Colleagues from Mersin University, namely Yasemin Sarıkaya Levent, Ezgi Şahin, and Tolga Levent, recently published a paper titled “The Role of Tourism Planning in Land-Use/Land-Cover Changes in the Kızkalesi Tourism Destination.” Dissemination of the Turkish case within the SPOT project has been targeted by this publication. The goal of this article was to investigate the role of tourism planning processes in the spatial development of tourism destinations. The study conducted in Kızkalesi highlights deficiencies in policy, strategy, and spatial planning frameworks in directing and controlling Land-Use/Land-Cover changes. These deficiencies are not exclusive to Kızkalesi but may be relevant to other rapidly expanding small-scale tourism destinations.

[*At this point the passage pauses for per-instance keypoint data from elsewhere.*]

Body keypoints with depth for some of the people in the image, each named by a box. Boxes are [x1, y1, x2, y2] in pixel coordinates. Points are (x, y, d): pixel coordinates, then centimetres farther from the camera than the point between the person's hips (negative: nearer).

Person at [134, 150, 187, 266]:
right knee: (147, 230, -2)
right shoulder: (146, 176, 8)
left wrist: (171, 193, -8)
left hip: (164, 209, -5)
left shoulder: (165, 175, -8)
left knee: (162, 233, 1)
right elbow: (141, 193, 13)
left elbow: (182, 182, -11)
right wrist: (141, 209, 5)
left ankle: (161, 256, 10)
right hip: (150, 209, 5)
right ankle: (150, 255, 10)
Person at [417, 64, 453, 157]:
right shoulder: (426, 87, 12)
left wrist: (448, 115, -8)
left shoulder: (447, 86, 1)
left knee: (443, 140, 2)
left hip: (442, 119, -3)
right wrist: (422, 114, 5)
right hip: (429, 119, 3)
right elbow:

On February 1, 2024, the European Commission unveiled the publication “Building hope: Europe’s solidarity with Ukraine.” Dissemination of 15 impactful Erasmus+ and European Solidarity Corps projects committed to aiding those affected by the war in Ukraine was the goal. We are proud that the SPOT project has been recognised as an exemplary practice. In response to the influx of refugees from Ukraine, the SPOT project, in collaboration with partners Faculty of Geographical Sciences at the University of Lodz, OpenStreetMap Poland, Polish Geographical Society, SoftwareMill, and Lodz.Travel, organised the MapoFaktura 2022 event. The objective was to evaluate the Lodz region’s capacity to temporarily host migrants using tourism facilities. The project empowered future tourism professionals with spatial data analysis and crisis management skills. It tackled geopolitical and socio-economic challenges, taking into account local needs and infrastructure accessibility. The territorial capacity to host migrants in the region of Lodz was thoroughly examined, considering the needs of local populations and the communication accessibility of discussed infrastructure. These remarkable achievements were recently showcased during the GeoNight international initiative.